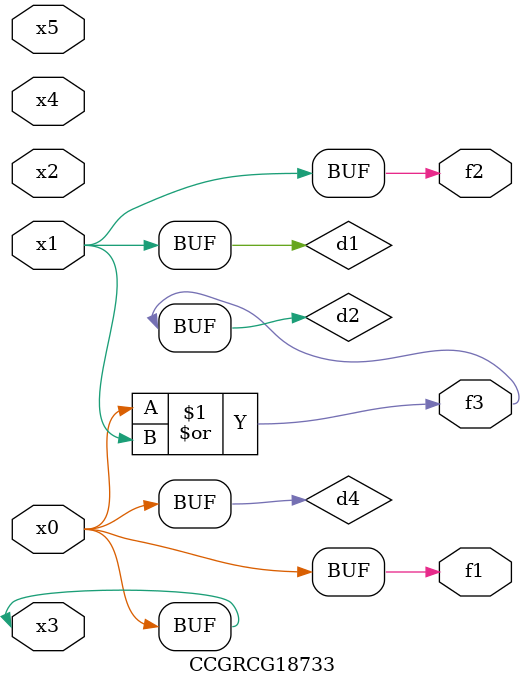
<source format=v>
module CCGRCG18733(
	input x0, x1, x2, x3, x4, x5,
	output f1, f2, f3
);

	wire d1, d2, d3, d4;

	and (d1, x1);
	or (d2, x0, x1);
	nand (d3, x0, x5);
	buf (d4, x0, x3);
	assign f1 = d4;
	assign f2 = d1;
	assign f3 = d2;
endmodule

</source>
========================
PROBLEM STATEMENT: Set the lines down exactly as they stand, beginning at the one that contains "buf (d4, x0, x3);" and stopping after the last line of the entries above.

EXERCISE RESPONSE:
	buf (d4, x0, x3);
	assign f1 = d4;
	assign f2 = d1;
	assign f3 = d2;
endmodule

</source>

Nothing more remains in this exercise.